Crate r3_port_std

Expand description

The port for running ::r3_kernel in a hosted environment

Usage

#![feature(const_refs_to_cell)]
#![feature(const_trait_impl)]
#![feature(const_mut_refs)]

// Require `unsafe` even in `unsafe fn` - highly recommended
#![deny(unsafe_op_in_unsafe_fn)]

use r3::kernel::{StaticTask, Cfg, traits};

// Use the simulator port. This macro generates `fn main()`.
r3_port_std::use_port!(unsafe struct SystemTraits);

const COTTAGE: () = r3_kernel::build!(SystemTraits, configure_app => ());

// Name your system type
type System = r3_kernel::System<SystemTraits>;

const fn configure_app<C>(cfg: &mut Cfg<C>) -> ()
where
    C: ~const traits::CfgBase<System = System> + ~const traits::CfgTask,
{
    StaticTask::define()
        .start(task_body)
        .priority(1)
        .active(true)
        .finish(cfg);
}

fn task_body() {
    // The simulator initializes `env_logger` automatically
    log::warn!("yay");
}

Interrupts

This port fully supports the standard interrupt handling framework.

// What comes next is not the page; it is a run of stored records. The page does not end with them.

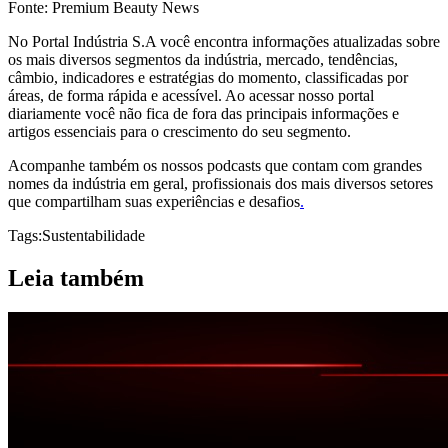
Fonte: Premium Beauty News
No Portal Indústria S.A você encontra informações atualizadas sobre
os mais diversos segmentos da indústria, mercado, tendências,
câmbio, indicadores e estratégias do momento, classificadas por
áreas, de forma rápida e acessível. Ao acessar nosso portal
diariamente você não fica de fora das principais informações e
artigos essenciais para o crescimento do seu segmento.
Acompanhe também os nossos podcasts que contam com grandes
nomes da indústria em geral, profissionais dos mais diversos setores
que compartilham suas experiências e desafios
.
Tags:
Sustentabilidade
Leia também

The full range of priority values is available. The default priority is 0.
The simulated hardware exposes 1024 (= NUM_INTERRUPT_LINES) interrupt lines.
Smaller priority values are prioritized.
Negative priority values are considered unmanaged.

Based on the internal user-mode scheduling (UMS) framework, we treat interrupt handlers as UMS worker threads, just like tasks. The user-mode scheduler manages active interrupt threads and favors them over other kinds of threads. (In contrast, the scheduler doesn’t manage tasks - it only knows which task is currently chosen by the operating system.)

The interrupt line INTERRUPT_LINE_DISPATCH is reserved for the dispatcher.

Preemption and Host Environment

The user-mode scheduling scheme may interact poorly with other components or the host operating system. Preemption is implemented by signals on POSIX platforms and can cause system calls to fail with an error code that libstd is not prepared to deal with. Also, sharing an external resource between threads is prone to a deadlock. Here’s an example: Suppose an application uses an allocator whose internal structure is protected by a host mutex. Task A acquires a lock, but then gets preempted by task B, which also attempts to acquire a lock. The guest operating system is unaware of the existence of such resources and keeps scheduling task B (not knowing that completing task A would unblock task B), leading to a deadlock.

This means that even using the default (system) global allocator inside a guest environment can cause a deadlock.

There are several ways to tackle these problems:

Lock the scheduler structure by calling lock_scheduler.

Con: You need to be careful not to call any guest operating services while the lock is being held.
Activate CPU Lock while accessing external resources.

Con: CPU Lock doesn’t affect unmanaged interrupt handlers. Many guest operating services are unavailable while CPU Lock is being held.
Activate Priority Boost while accessing external resources.

Con: Priority Boost doesn’t affect and can’t be used in interrupt handlers.
Create a mutex using the guest operating system’s feature and use it to ensure only one task can access a particular external resource at a time.

Con: Interrupt handlers can’t perform a blocking operation. Interrupts can still preempt host system calls.
Create an asynchronous RPC channel.

Con: Complicated and requires allocation of system-global resources such as an interrupt line for inbound signaling.